Event Streaming Fundamentals
Message Queues vs Event Logs — Key Differences
Compare transient queue-based messaging with persistent log-based event streaming.
Introduction
Distributed messaging systems generally fall into two categories: Message Queues (like RabbitMQ) and Event Logs (like Apache Kafka). While both serve to decouple producers and consumers, their underlying storage models and ingestion workflows differ fundamentally. Understanding these differences is critical for choosing the right system architecture.
Why It Matters
Choosing the wrong messaging system causes data loss, limits concurrency, and creates operations headaches. For example, if you require the ability to audit historical transactions or rebuild app state by replaying old messages, a standard message queue is useless because it deletes messages immediately upon delivery. Conversely, using an event log to route individual tasks with complex priority rules can lead to partition blockages and high latency.
Real-World Analogy
Think of a Message Queue like a drive-thru restaurant. A customer places an order, the worker packages it, hands it over, and it's gone. The order is deleted from the screen, and the restaurant forgets it immediately. Think of an Event Log like a bank ledger. Every deposit and withdrawal is written sequentially in a notebook. The book is never erased; you can read it from the beginning to calculate your current balance, audit historical actions, or track who spent what at any point in the past.
How It Works
The lifecycle of a message differs under each system:
- Message Queue: Senders push messages to an exchange. The exchange routes messages to a queue. The queue pushes messages to workers. Once a worker acknowledges processing, the broker deletes the message immediately.

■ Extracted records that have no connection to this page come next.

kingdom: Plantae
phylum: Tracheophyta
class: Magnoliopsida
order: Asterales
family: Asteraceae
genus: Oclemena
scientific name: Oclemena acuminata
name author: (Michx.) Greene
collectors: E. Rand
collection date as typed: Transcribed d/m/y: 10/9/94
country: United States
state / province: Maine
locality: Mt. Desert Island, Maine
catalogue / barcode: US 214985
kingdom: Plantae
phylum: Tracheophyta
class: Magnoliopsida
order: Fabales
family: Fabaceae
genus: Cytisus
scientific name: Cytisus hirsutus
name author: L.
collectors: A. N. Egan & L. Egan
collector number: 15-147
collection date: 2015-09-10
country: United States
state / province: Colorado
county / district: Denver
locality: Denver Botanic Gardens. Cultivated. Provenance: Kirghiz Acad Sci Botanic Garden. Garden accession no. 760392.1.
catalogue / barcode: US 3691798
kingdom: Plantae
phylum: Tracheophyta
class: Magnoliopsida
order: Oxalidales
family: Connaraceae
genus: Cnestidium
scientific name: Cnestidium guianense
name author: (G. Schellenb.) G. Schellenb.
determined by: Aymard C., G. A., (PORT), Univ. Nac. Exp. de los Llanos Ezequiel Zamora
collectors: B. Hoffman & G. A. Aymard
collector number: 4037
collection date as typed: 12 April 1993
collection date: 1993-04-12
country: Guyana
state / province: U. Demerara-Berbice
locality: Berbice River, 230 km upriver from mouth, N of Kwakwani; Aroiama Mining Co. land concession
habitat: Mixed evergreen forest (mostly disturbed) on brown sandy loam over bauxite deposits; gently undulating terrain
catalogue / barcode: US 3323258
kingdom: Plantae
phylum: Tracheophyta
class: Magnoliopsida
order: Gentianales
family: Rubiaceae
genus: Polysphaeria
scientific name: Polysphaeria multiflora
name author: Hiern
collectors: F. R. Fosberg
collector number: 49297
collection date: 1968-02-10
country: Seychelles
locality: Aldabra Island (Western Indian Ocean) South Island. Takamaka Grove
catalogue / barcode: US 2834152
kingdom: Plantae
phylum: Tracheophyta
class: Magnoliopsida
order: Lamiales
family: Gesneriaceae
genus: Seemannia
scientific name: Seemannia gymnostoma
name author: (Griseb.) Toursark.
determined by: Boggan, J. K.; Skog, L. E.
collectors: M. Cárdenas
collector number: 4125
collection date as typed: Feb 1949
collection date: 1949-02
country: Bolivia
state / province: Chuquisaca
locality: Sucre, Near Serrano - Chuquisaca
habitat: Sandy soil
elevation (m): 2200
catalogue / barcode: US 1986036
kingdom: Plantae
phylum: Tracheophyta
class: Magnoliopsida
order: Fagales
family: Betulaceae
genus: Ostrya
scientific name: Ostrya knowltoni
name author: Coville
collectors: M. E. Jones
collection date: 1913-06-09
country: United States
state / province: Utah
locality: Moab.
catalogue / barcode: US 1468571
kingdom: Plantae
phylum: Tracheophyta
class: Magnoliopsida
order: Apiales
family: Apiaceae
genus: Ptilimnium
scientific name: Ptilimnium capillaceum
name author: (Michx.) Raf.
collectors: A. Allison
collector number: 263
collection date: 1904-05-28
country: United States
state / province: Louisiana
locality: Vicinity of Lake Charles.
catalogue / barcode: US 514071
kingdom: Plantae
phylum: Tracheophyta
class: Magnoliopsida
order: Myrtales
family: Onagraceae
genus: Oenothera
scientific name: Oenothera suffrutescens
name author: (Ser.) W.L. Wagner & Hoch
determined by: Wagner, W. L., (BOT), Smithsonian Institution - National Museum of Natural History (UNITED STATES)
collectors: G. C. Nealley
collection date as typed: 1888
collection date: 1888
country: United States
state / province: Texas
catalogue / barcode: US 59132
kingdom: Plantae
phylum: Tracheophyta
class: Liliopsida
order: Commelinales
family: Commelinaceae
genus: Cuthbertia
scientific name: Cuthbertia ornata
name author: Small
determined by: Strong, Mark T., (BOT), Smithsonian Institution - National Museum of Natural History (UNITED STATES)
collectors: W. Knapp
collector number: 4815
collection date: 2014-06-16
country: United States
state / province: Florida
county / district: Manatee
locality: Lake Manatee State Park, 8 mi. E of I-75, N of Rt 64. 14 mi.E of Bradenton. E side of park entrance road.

- Event Log: Senders write events sequentially to a partition log. The broker appends the records to disk and keeps them. Consumers pull data sequentially, keeping track of their own read position (offset) without changing the broker's data.
Internal Architecture
The contrasting design philosophies dictate different internal structures:
- Smart Broker vs Dumb Broker: Message queues use smart brokers that track consumer connections, manage message locks, acknowledge state, and coordinate garbage collection. Event logs use dumb brokers that simply manage disk files, leaving offset tracking to smart consumers.
- Memory vs Sequential Disk: Queues maintain transient indexes in memory. Logs write directly to sequential disk structures, leveraging page caches and the
sendfilesystem call for zero-copy data transfer.
Visual Explanation
The diagram below highlights the structural differences: a transient queue deleting records post-acknowledgment vs an immutable, offset-driven log retaining history.
Practical Example
Below is a Java snippet showing how to reset a consumer's offset programmatically in Kafka to replay historical events, something impossible in standard queues:
Common Mistakes
- Treating Kafka like RabbitMQ: Attempting to delete individual messages on demand. Kafka logs are immutable; you cannot target and delete a single record in the middle of a partition.
- Allowing slow consumers to block logs: Since log processing is sequential, if one record takes long to process, it blocks all records behind it in that partition (Head-of-Line blocking). Traditional queues avoid this by distributing items out-of-order.
Quick Quiz
Q1: Why are message queues less suitable for event sourcing patterns?
Because message queues delete data immediately upon receipt. Event sourcing requires retaining the historical ledger indefinitely to reconstruct state.
Q2: How does a consumer in an event log track its progress?
By committing its current reading position (offset) to the broker. The log itself remains unchanged.
Scenario-Based Challenge
The Challenge: Decoupling a Multi-Service Delivery Flow
You are designing a ridesharing backend. When a ride ends, the Billing Service must charge the user, the Driver Stats Service must update reviews, and the Analytics Service must compute region efficiency. Which parts of this process should use a Message Queue, and which should use an Event Log?
Solution Tip: The ride completion itself is an immutable fact (event) that multiple services need to read independently. This belongs in an Event Log. However, processing a payment card charge requires transient retry task routing and strict concurrency checks, which are best delegated to a dedicated task Message Queue.
Debugging Exercise
A consumer group is falling behind in an event log. The developer tries to scale worker instances to 10, but notices only 4 instances are active, while the other 6 remain completely idle.
The Fix: Event logs allocate partition ownership to consumers in a group. If the topic has only 4 partitions, Kafka will assign one partition to each of the 4 consumers. The remaining 6 consumers have no partitions to read from and will sit idle. To resolve this, increase the partition count of the topic to 10.
Interview Questions
1. Compare the message retention models of RabbitMQ and Kafka.
RabbitMQ deletes messages as soon as they are consumed and acknowledged. Kafka retains messages on disk according to configuration (e.g., time-based or size-based limits) regardless of whether they have been read.
2. What is Head-of-Line blocking in event logs?
Since partition events must be processed in order, a slow or crashing record at offset 10 prevents the consumer from moving forward to offset 11, blocking the partition stream.
Production Considerations
In production, monitor disk storage closely when using event logs since data accumulates over time. Ensure proper log compaction is set up for key-value streams, or configure appropriate retention intervals (e.g. 7 days or 50GB) to prevent disk saturation.